1. The high cost of directly measuring habitat quality has led ecologists to test alternate methods for estimating and predicting this critically important ecological variable. In particular, it is frequently assumed but rarely tested that models of habitat suitability (“species distribution models”, SDMs) may provide useful indices of habitat quality, either from an individual animal or manager’s perspective. Critically, SDMs are increasingly used to estimate species’ ranges, with an implicit assumption that areas of high suitability will result in higher probability of persistence. This assumption underlies efforts to use SDMs to design protected areas, assess the status of cryptic species, or manage responses to climate change. Recent tests of this relationship have provided mixed results, suggesting SDMs may predict abundance but not other measures of high quality habitat (e.g., survival, persistence). 2. In this study, we created a suite of SDMs for the endangered giant kangaroo rat Dipodomys ingens at three distinct scales using the machine-learning method Maxent. We compared these models with three measures of habitat quality: survival, abundance, and body condition. 3. SDMs were not correlated with survival, while models at all scales were positively correlated with abundance. Finer-scale models were more closely correlated with abundance than the largest scale. Body condition was not correlated with habitat suitability at any scale. The inability of models to predict survival may be due to a lack of information in environmental covariates; unmeasured community processes or stochastic events; or the inadequacy of using models that predict species presence to also predict demography.
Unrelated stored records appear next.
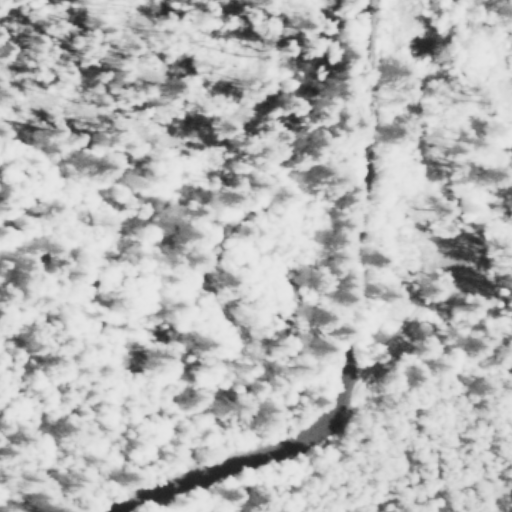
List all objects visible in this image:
road: (312, 288)
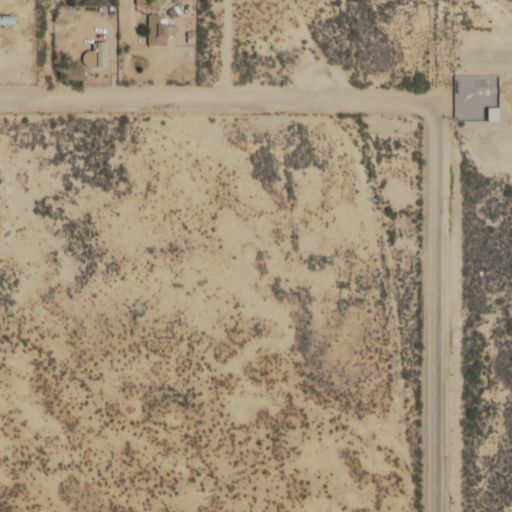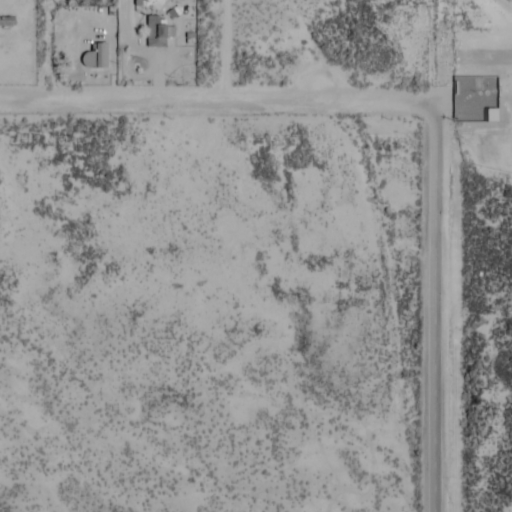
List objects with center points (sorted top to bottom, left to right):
building: (155, 32)
road: (441, 53)
building: (95, 56)
road: (178, 96)
road: (438, 212)
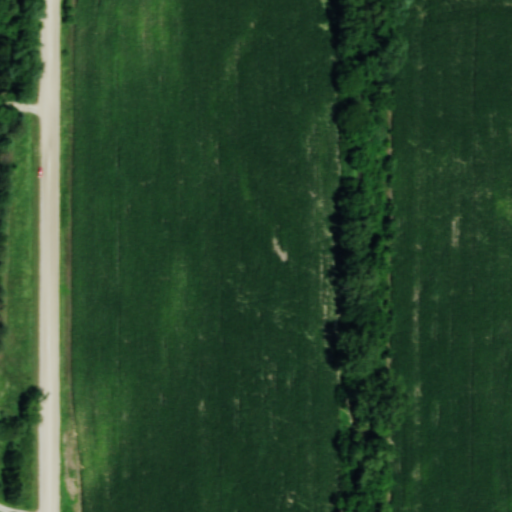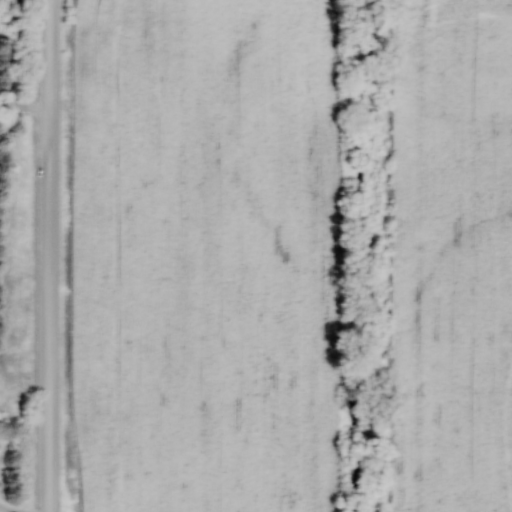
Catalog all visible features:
road: (50, 256)
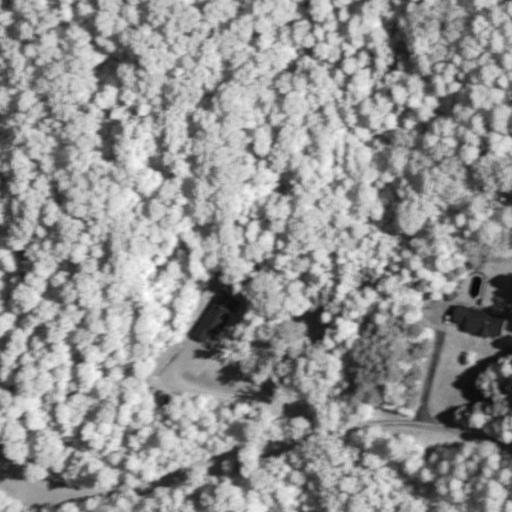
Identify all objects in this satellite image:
building: (476, 319)
road: (281, 437)
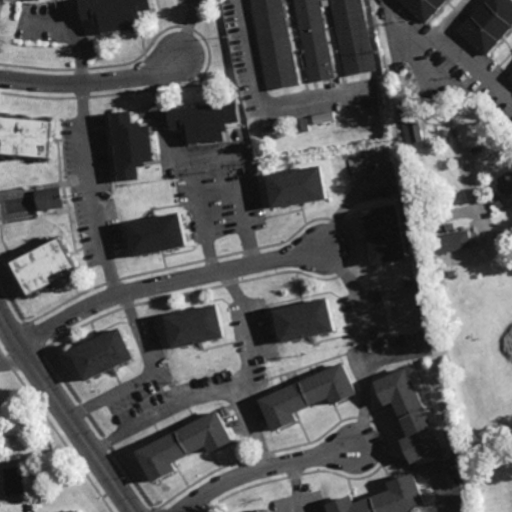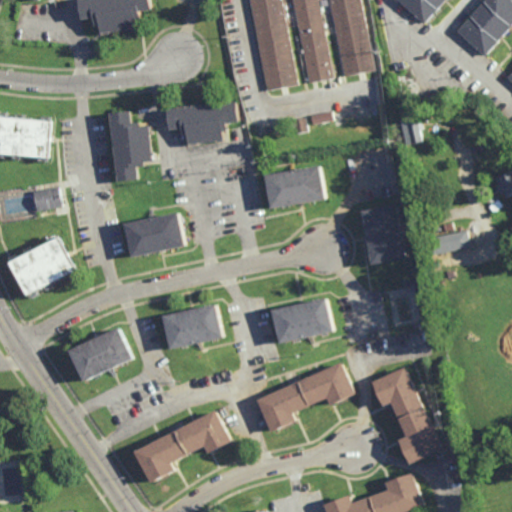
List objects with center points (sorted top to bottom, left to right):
building: (41, 0)
building: (41, 0)
building: (425, 8)
building: (425, 8)
building: (117, 13)
building: (119, 13)
road: (451, 20)
building: (489, 25)
building: (490, 25)
building: (309, 40)
building: (313, 41)
road: (76, 42)
road: (448, 48)
building: (511, 77)
building: (406, 78)
building: (511, 78)
road: (93, 83)
building: (413, 100)
building: (405, 101)
road: (264, 105)
building: (206, 121)
building: (209, 122)
building: (301, 125)
building: (302, 126)
building: (415, 129)
building: (414, 130)
building: (26, 136)
building: (26, 137)
building: (135, 145)
building: (133, 146)
road: (169, 155)
building: (448, 169)
building: (106, 179)
building: (506, 182)
building: (300, 183)
building: (506, 185)
building: (298, 187)
road: (92, 192)
building: (50, 197)
building: (50, 199)
road: (477, 202)
building: (161, 231)
building: (387, 231)
building: (159, 234)
building: (386, 234)
building: (451, 241)
building: (454, 242)
building: (46, 264)
building: (46, 266)
building: (467, 277)
park: (469, 278)
road: (168, 282)
building: (410, 282)
building: (305, 318)
building: (306, 320)
building: (199, 324)
building: (197, 326)
road: (250, 327)
building: (106, 352)
building: (104, 354)
road: (13, 361)
road: (146, 374)
road: (364, 378)
building: (308, 393)
road: (200, 394)
building: (308, 396)
road: (66, 412)
building: (412, 413)
building: (411, 414)
building: (186, 444)
building: (185, 445)
road: (416, 466)
road: (265, 468)
road: (299, 486)
building: (387, 498)
building: (389, 499)
building: (263, 510)
building: (75, 511)
building: (75, 511)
Synthesis and applications: SDMs, especially fine scale ones, may be useful for longer-term management goals, such as identifying high quality habitat for protection. However, short-term management decisions should be based only on models that use covariates appropriate for the necessary temporal and spatial scales. Assumptions about the relationship between habitat suitability and habitat quality must be made explicit. Even then, care should be taken in inferring multiple types of habitat quality from SDMs.